[Transcribed page contents]
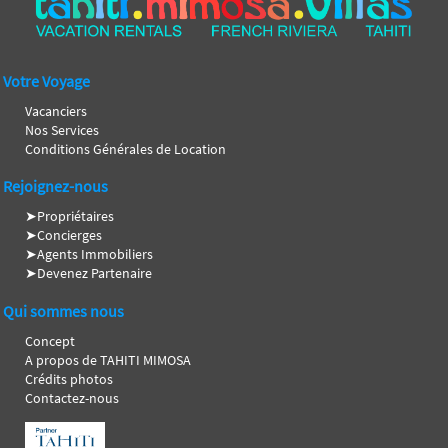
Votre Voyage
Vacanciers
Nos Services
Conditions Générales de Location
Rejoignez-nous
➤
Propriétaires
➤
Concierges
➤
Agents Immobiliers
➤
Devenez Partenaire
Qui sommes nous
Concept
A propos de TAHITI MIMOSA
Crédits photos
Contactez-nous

* * *

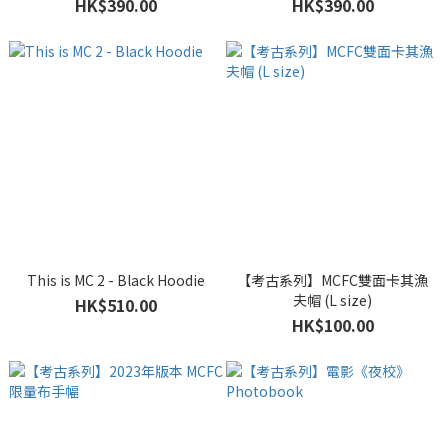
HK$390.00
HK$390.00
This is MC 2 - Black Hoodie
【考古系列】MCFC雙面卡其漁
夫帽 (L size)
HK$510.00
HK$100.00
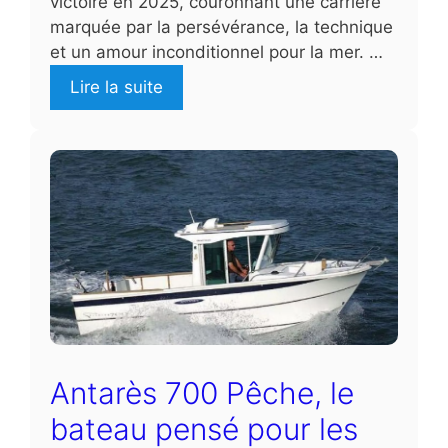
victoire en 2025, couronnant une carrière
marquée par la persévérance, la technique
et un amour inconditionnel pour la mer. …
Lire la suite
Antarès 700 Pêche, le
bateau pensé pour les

...

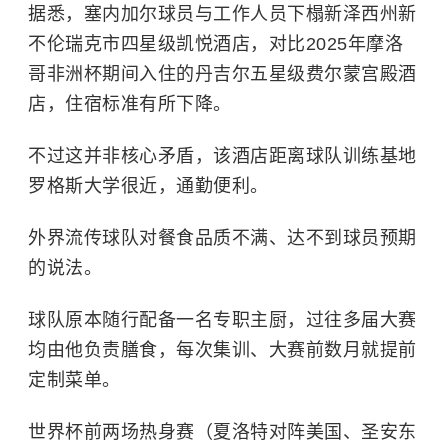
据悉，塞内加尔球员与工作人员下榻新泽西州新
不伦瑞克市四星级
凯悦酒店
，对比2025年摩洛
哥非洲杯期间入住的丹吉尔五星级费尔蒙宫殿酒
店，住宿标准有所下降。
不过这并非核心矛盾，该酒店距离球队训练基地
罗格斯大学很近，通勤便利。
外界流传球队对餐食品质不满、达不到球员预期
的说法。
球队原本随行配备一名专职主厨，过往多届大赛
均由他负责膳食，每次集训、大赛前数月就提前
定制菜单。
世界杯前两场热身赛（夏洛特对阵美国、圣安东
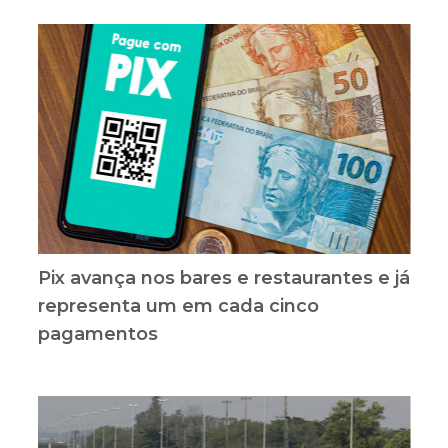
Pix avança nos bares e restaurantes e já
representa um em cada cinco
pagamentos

**Work instructions:** The output should be exactly the lines above from the line containing "Votre Voyage" to the line containing "Contactez-nous", inclusive, with no other lines.

**Answer space:**
Votre Voyage
Vacanciers
Nos Services
Conditions Générales de Location
Rejoignez-nous
➤
Propriétaires
➤
Concierges
➤
Agents Immobiliers
➤
Devenez Partenaire
Qui sommes nous
Concept
A propos de TAHITI MIMOSA
Crédits photos
Contactez-nous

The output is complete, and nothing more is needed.